The first batch of technicians to operate a helicopter has reached Maldives, Indian External Affairs Ministry spokesperson Randhir Jaiswal said.

The decision comes after new Maldives President Mohamed Muizzu demanded that the Indian military personnel be withdrawn by March 15.

At least 75 Indian military personnel are believed to be in Maldives. Their known activities include transporting patients from remote islands and rescuing people at sea.
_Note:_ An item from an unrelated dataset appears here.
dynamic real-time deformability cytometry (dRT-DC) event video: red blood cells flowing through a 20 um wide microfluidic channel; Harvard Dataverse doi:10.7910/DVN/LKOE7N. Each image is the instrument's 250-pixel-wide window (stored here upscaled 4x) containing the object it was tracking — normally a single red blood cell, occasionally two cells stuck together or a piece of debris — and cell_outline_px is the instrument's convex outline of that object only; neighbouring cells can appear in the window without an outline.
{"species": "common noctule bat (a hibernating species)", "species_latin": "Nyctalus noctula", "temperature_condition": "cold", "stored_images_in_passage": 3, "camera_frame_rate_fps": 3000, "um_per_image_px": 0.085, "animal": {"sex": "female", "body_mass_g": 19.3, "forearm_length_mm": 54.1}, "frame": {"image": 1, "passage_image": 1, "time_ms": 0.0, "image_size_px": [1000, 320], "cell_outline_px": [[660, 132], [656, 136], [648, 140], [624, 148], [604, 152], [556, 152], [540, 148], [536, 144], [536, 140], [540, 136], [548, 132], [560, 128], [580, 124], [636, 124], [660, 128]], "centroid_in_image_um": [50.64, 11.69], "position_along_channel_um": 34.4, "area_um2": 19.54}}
India earlier gave Maldives a Dornier airplane and two helicopters.

Tensions between India and Maldives have grown since pro-China Muizzu came to power last year.

The Maldives Foreign Ministry said last month that officials from the two countries had agreed that India would complete the withdrawal of its troops by May 10.

After taking office, Muizzu visited China ahead of India and said Maldives’ small size is not a license for anyone to bully it. His comments were an apparent response to calls on social media in India for tourists to boycott Maldives after three Maldives deputy ministers made derogatory posts about Indian Prime Minister Narendra Modi.

The dispute began in January when Modi posted pictures on X, formerly known as Twitter, of himself strolling on the beach and snorkeling in Lakshadweep, an Indian archipelago that his government believes has untapped tourism potential.

Some in Maldives saw it as an attempt to lure tourists away from its sandy white beaches and luxury island resorts.

Muizzu suspended the deputy ministers, saying their comments did not reflect government policy. However, Muizzu announced plans after returning from China to end Maldives’ dependence on India and find alternate places for Maldivians to obtain education and health services and import food and medicine.